Кон набрал побольше воздуха, отвернулся от меня и замер, как скульптура. В тот раз он установил собственный рекорд по продолжительности молчания.
Кон и Раф обходились мне в сто двадцать долларов еженедельно. С другой стороны, я здорово экономил на сигаретах и не смел даже думать о пиве вечером перед тренировкой Кона – иначе я не смог бы встать утром. Усиленные занятия приносили плоды, мои мышцы приобрели форму, поэтому, когда Раф выставил меня поработать по телу против какого-то английского парня, я чувствовал себя довольно уверенно.
– Работай прямым, Марк, – кричал Раф.
Поскольку мы были тезками, то одновременно выполнили его команду, в результате чего наши прямые встретились на середине.
Я походил вразвалочку по рингу с защитой, открытой так же широко, как дикие глаза Марка. Положив пару хромых кистевых ударов, я выдохся. Неужели мне не суждено стать хоть чуточку выносливей?

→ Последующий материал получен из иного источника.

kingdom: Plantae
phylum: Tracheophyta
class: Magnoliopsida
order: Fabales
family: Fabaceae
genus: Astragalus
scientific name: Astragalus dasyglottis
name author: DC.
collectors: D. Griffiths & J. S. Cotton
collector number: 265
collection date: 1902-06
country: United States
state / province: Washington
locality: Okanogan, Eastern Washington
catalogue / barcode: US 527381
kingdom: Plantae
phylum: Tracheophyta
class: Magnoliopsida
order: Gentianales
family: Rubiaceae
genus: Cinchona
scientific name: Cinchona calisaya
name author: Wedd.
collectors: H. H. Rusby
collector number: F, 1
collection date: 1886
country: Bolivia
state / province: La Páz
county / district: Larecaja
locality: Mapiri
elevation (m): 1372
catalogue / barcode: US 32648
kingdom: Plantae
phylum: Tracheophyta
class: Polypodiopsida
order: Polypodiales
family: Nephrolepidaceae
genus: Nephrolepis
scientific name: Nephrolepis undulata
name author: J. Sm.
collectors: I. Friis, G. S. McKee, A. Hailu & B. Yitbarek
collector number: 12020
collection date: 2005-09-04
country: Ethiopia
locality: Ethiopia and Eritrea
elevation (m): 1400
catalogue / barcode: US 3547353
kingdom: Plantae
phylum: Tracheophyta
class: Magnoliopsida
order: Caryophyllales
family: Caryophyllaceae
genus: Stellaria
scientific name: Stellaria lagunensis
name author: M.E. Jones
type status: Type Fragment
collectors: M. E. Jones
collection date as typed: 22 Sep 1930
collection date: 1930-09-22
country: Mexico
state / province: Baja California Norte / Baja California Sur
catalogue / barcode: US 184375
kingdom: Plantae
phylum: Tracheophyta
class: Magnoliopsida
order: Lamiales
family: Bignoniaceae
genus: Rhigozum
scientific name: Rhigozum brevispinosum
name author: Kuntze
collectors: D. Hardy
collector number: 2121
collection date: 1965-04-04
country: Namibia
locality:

Мы сблизились и вошли в клинч. Внезапно в моей грудной клетке раздался какой-то звон, и я, распрямившись, отскочил. Так мне сломали нижнее ребро. Выздоровление после этой травмы я отметил растяжением связок кисти. Я был готов сдаться. В мои первоначальные намерения входило провести бои с несколькими великими австралийскими боксерами – Джеффом Фенечем, Джеффом Хардингом, может быть, с ветераном вроде Лайнела Роуза – и написать серию репортажей о различиях в их манере ведения боя и о том, что чувствуешь, когда они тебя бьют. После Цзю я утратил самообладание. Я понял, что почувствую, когда они будут меня бить: боль – но не ту, о которой мечтал. Я искал исцеляющего удара, способного уничтожить мою личность и превратить меня в нового человека, а вместо этого получал только удары в корпус, своей силой лишний раз напоминавшие, кем я был.
Я купил шину для руки и пошел к Филу Абрахаму, чтобы спросить, могу ли отказаться от выполнения задания. Он сказал, что не могу. Четыре статьи уже ушли в печать. Мне было просто необходимо продолжить.
Боль в руке означала, что надо существенно ограничить работу над ударом, поэтому я воспользовался моментом и стал работать над движением ног. Ответ пришел вместе с рекламной почтой: «Научитесь танцевать!»
«Танцевать, – подумал я, – как Мухаммед Али в Медисон-Сквер-Гарден».
«Танцевать, – подумал учитель танца, – как Поль Меркурио в «Танцзале». Каждый, кто ни разу не бывал в танцевальной студии, наверное, представляет толпу придурков, неумело шаркающих по полированному паркету под аккомпанемент визгливой королевы: «Медленно, медленно, быстро-быстро, медленно». На самом деле там собирается толпа придурков, неумело шаркающих по полированному паркету под аккомпанемент визгливой королевы: «Медленно, медленно, быстро-быстро, медленно».
Я пошел туда вместе с Ди, которая обожала танцевать. Для меня это была одна из тех неизбежных попыток наконец-то найти какой-нибудь общий интерес и «делать что-нибудь вместе». Несмотря на то что раньше я не мог уложить своих соперников по рингу на канаты, мне сразу же удалось раскидать всех своих партнерш по стенам. Это качество вместе со способностью замирать и бить не очень-то ценилось в мире танца. Я терял ритм, краснел, бурчал и ворчал, вальсировал с визгливой королевой и ненавидел танцы все больше и больше. Это было ужасной, потрясающей, страшнейшей ошибкой, но, по крайней мере, я был уверен, что меня здесь никто не знает. Вся эта история останется между мною и Ди. И вахтершей. Я не собирался писать об этом в журнале.